*DIRECTIVE*.
Leave the pictures out. Copy every other part of the entries exactly.

· · · ·

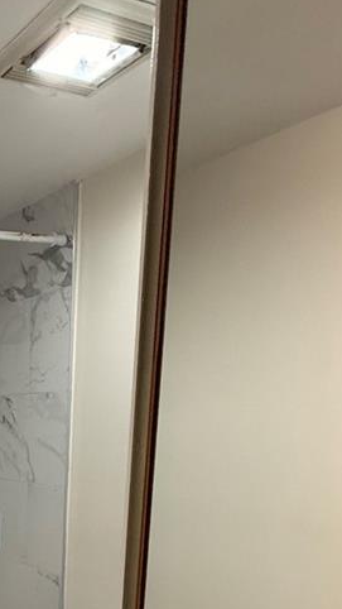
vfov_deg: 45.9
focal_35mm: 38
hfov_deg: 26.5
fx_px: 613
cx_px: -101
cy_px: 584
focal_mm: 2.22
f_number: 2.2
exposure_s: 1/60
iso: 200
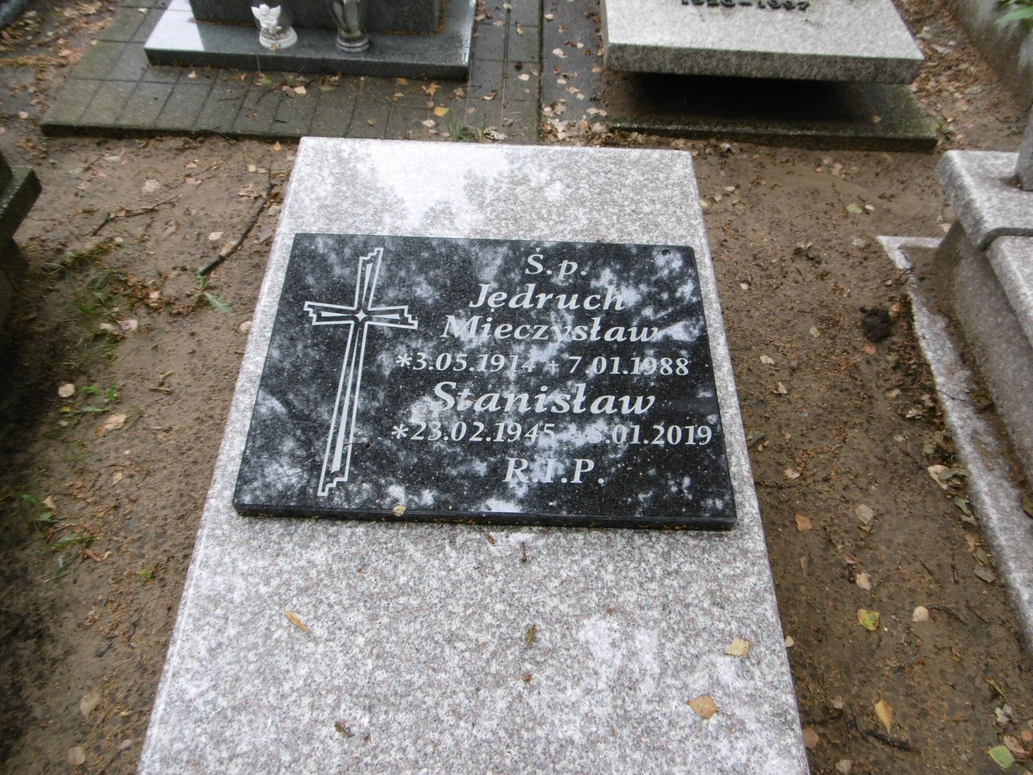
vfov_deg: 56.8
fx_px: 716
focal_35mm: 24
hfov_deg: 71.6
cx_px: 516
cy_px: 388
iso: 100
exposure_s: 1/100
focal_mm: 4.3
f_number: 3.1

· · · ·

*RESPONSE TO THIS EXERCISE*.
vfov_deg: 45.9
focal_35mm: 38
hfov_deg: 26.5
fx_px: 613
cx_px: -101
cy_px: 584
focal_mm: 2.22
f_number: 2.2
exposure_s: 1/60
iso: 200
vfov_deg: 56.8
fx_px: 716
focal_35mm: 24
hfov_deg: 71.6
cx_px: 516
cy_px: 388
iso: 100
exposure_s: 1/100
focal_mm: 4.3
f_number: 3.1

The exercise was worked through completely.